THE pub is still a traditional part of Christmas, and many of us will be gathering in one over the coming week.

In his book The Local: A History Of The English Pub, Paul Jennings remembers The Melbourne on White Abbey Road.

He writes: "During the 1920s and 30s a great deal of slum property was demolished in Bradford, as in other cities. One such district was that along White Abbey Road, described by the deputy town clerk at a public inquiry in 1923 as 'a festering sore eating into the lives of the inhabitants’. Accordingly it was cleared, although many who lived there were reported as reluctant to move to new council housing at Longlands or Lower Grange.

With the neighbourhood went most of its pubs, such as the Scott or Springfield Hotels. However for the inhabitants of the new council housing now completed was built an imposing new hotel - the Melbourne, by Leeds and Wakefield Breweries Ltd, whose trade name it was. It replaced an older inn, the Victoria, built in the late 1830s when the area was first developed, much of it on land owned by Job Wood, one time landlord and still remembered in the street that bears his name.

The Victoria was a substantial pub, which boasted in its travellers’ room, according to an inventory of 1857, two ‘splendid engravings of Her Majesty the Queen and Prince Albert in rosewood frames’. Its lodge room had hosted four years earlier the dinner and half-yearly district meeting of the masters and lodges of the Grand Protestant Association of Bradford and District, which must have attracted comment at least from the many Irish Catholics who lived hereabouts and for whom Saint Patrick’s opened nearby that same year.

Its replacement was a ‘Beautiful Modern Hotel’, according to the Telegraph and Argus report of the opening on July 3, 1935. Designed by Bradford architects James Young and Company, it was built with ‘brick with terra-cotta and rustic brick facings’ in a style employed in several of the company’s pubs.

It featured a public bar, smoke room, music room and snug, furnished with mahogany and leather-upholstered seating. The entrances were graced with mosaic floors and it boasted ‘modern electrical fittings’ and central heating throughout, although retaining a fireplace in each room.

My photograph was taken in 1995, at a time when I frequented it.

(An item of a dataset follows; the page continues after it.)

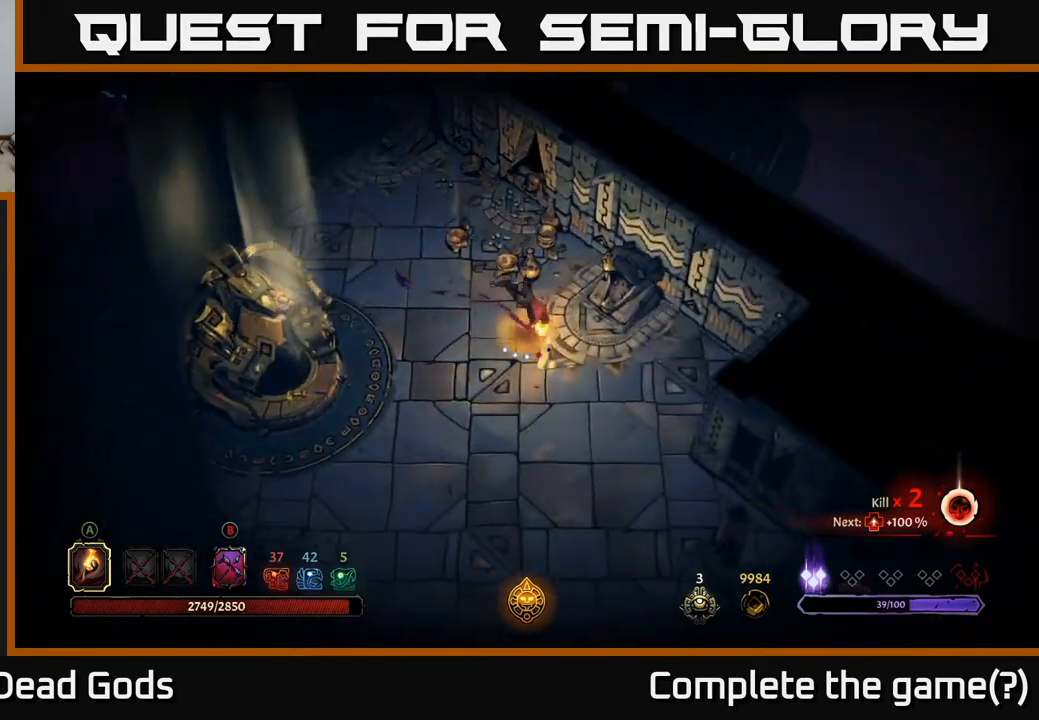
{"buttons": ["R2"], "left_stick": "down", "right_stick": "center", "events": [[167, "left_stick", "center"], [300, "left_stick", "down"], [450, "R2", "down"]]}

By this time, its name had been modified slightly to the Melborn, as may be seen, as it no longer belonged to Tetleys who had acquired the Melbourne name along with the company.

Under Irish landlord Eamon Halloran and his wife Anita it had become a popular music venue, I recall in particular a band called the Howling Whippets performing covers of Dylan and Eagles numbers. Several of us in the public bar enjoyed the Republic’s World Cup victory over Italy in 1994. It closed finally at the beginning of 2006, when its history was also detailed in a piece in the Telegraph and Argus of 14 January, and converted to other retail uses."